To test this idea, we implemented a distributed web-crawling
application using the Bayanihan framework, and used it in the
setup shown in Fig.2.
We simulated a fast computer with a slow network link by placing
the user
on a 166 MHz Pentium PC connected to the network through a 28.8Kbps modem.
We ran a Bayanihan server on this machine, and a watcher client
so the user can see the results.
Then, we measured the time it took to find 4000 URLs
starting from http://www.yahoo.com/,
first running the worker applet on the same PC
(using appletviewer with network restrictions turned off),
and then running it on ``volunteer'' UNIX workstations with slower Java
interpreters (i.e., the factoring demo runs about 4 times slower on these
machines) but faster network links (i.e., 10Mbps Ethernet).
Table1 shows the results of the experiment
using two versions of the
application. The first version was based on the same
``basic'' work engine and work manager objects used in the factoring demo.
Although this version produced the desired speedups, we noticed that its
full potential was supressed by a communications bottleneck--although the
workers were able to download web pages very quickly through their Ethernet
links, they were slowed down considerably by the need to report results
back to the server (on the other side of the modem link)

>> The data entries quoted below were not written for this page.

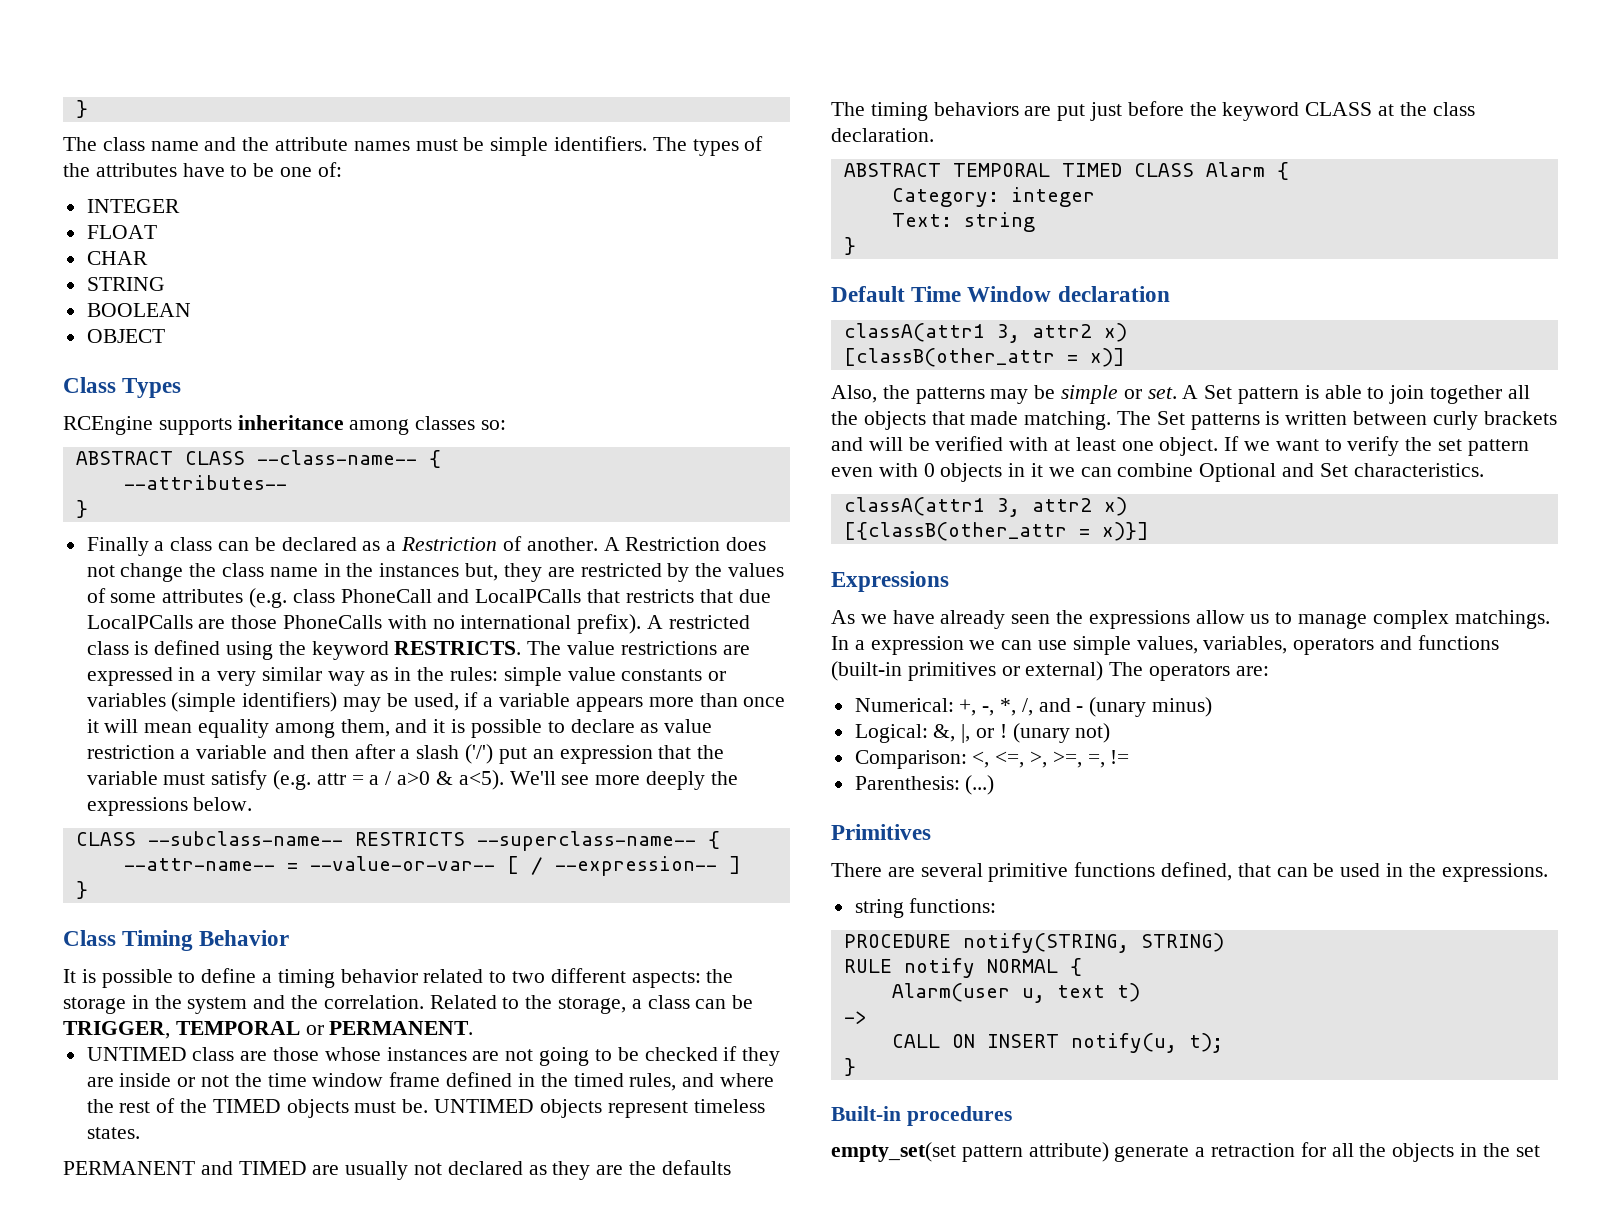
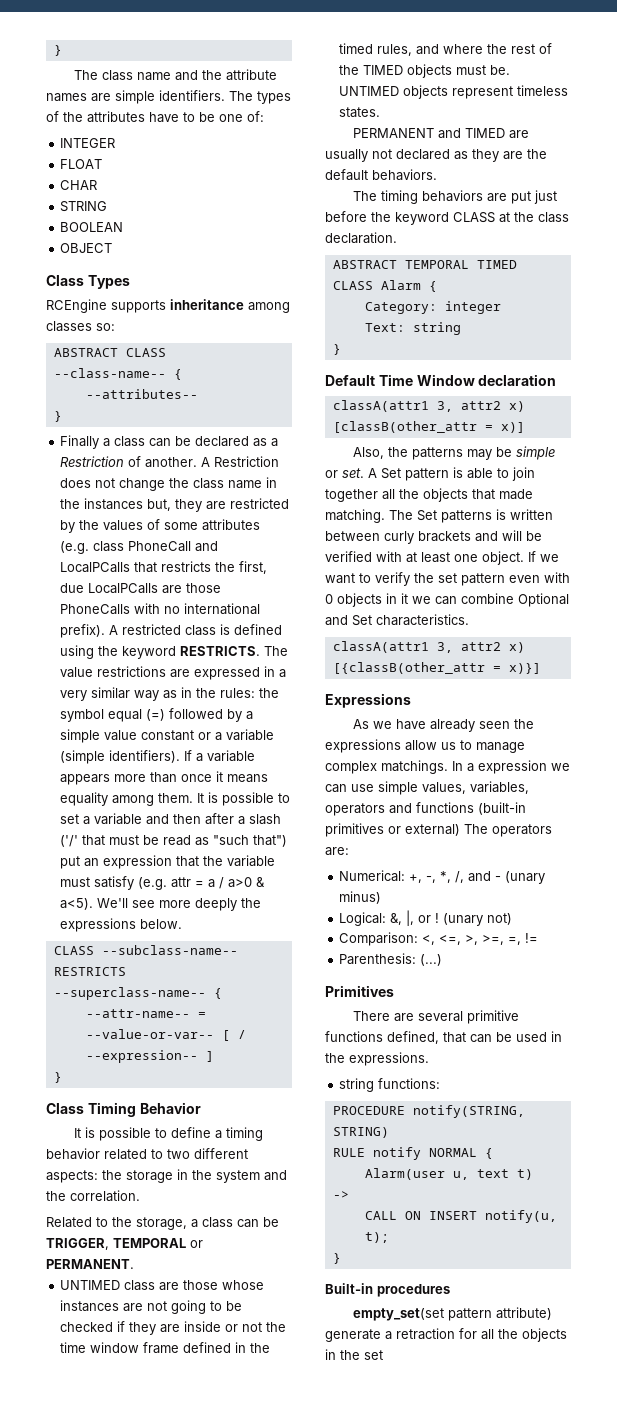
[415,137,485,151] must be -> [91,93,111,102] are
[699,589,733,603] that -> [215,561,268,574] the first,
[503,667,727,686] [86,692,479,712] simple value constants or variables (simple identifiers) may be used, if -> [259,688,280,698] [60,708,254,722] [60,729,275,743] [60,750,193,764] the symbol equal (=) followed by a simple value constant or a variable (simple identifiers). If
[104,719,713,738] [86,745,175,759] will mean equality among them, and it is possible to declare as value restriction -> [227,774,269,783] [60,792,291,806] [60,814,80,824] means equality among them. It is possible to set
[465,744,494,764] ('/') -> [60,835,288,847] ('/' that must be read as "such that")
(424, 1002) none -> (140, 1196) //
[661,1160,731,1175] defaults -> [325,169,437,181] default behaviors.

for each work packet before working on the next packet.
To remove this bottleneck, we extended the basic work engine
and work manager objects to allow the worker to prefetch several packets
of work so that it can do new work while simultaneously reporting
the results of previously done work. As Table1 shows,
this resulted in up to 80% more speedup over the basic version.

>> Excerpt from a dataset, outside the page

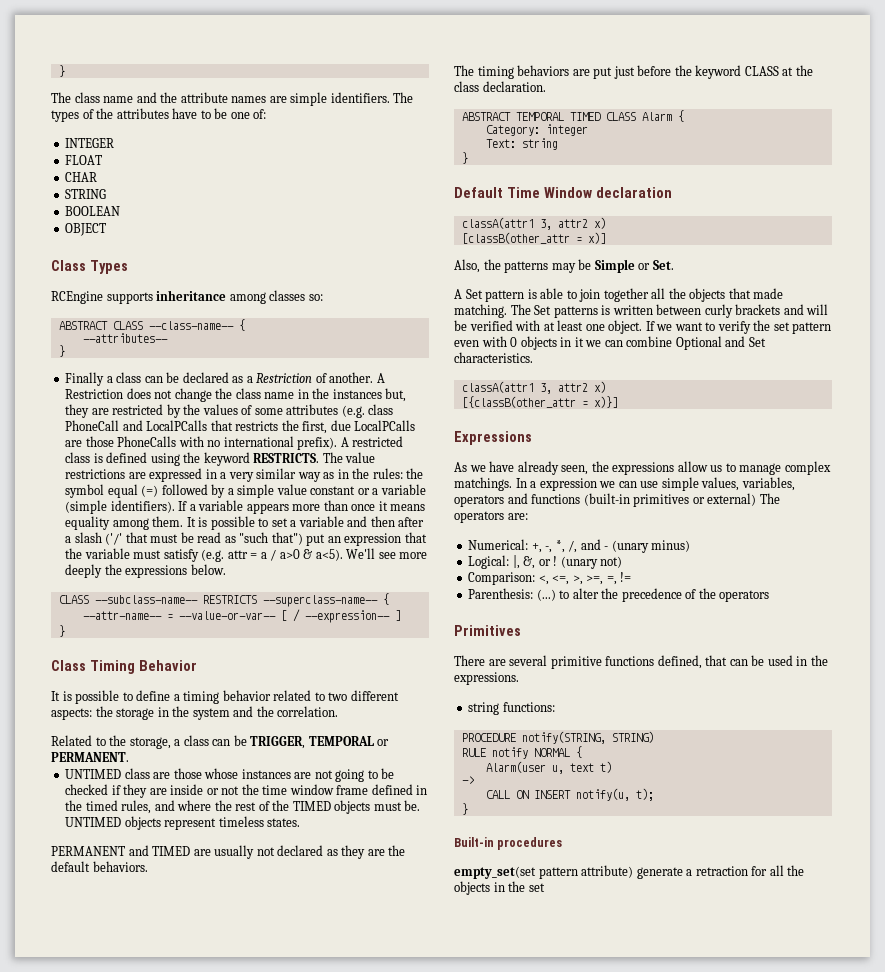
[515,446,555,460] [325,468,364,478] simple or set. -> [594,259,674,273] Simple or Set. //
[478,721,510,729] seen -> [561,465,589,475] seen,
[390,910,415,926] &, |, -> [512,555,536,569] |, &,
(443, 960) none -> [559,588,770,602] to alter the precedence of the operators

Furthermore, the new ``multi-work'' versions of the work engine and
work manager can be used transparently in place of the basic version,
allowing us to improve the performance of other applications as well
without the need for recoding.
UNIX-Ethernet | |||||||
---|---|---|---|---|---|---|---|
Basic | Multi-Work | ||||||
measurement | PC-mdm | 1 | 2 | 3 | 1 | 2 | 3 |
time for 4000 URLs (s) | 817 | 391 | 268 | 213 | 222 | 148 | 166 |
speed (URL/s) | 4.89 | 10.2 | 14.9 | 18.8 | 18.0 | 27.0 | 24.1 |
speedup (rel. to PC-mdm) | 1 | 2.09 | 3.05 | 3.84 | 3.68 | 5.52 | 4.93 |
speedup (rel. to 1-UNIX) | 1 | 1.46 | 1.84 | 1 | 1.50 | 1.34 | |
speedup (rel. to Basic) | 1.76 | 1.81 | 1.28 |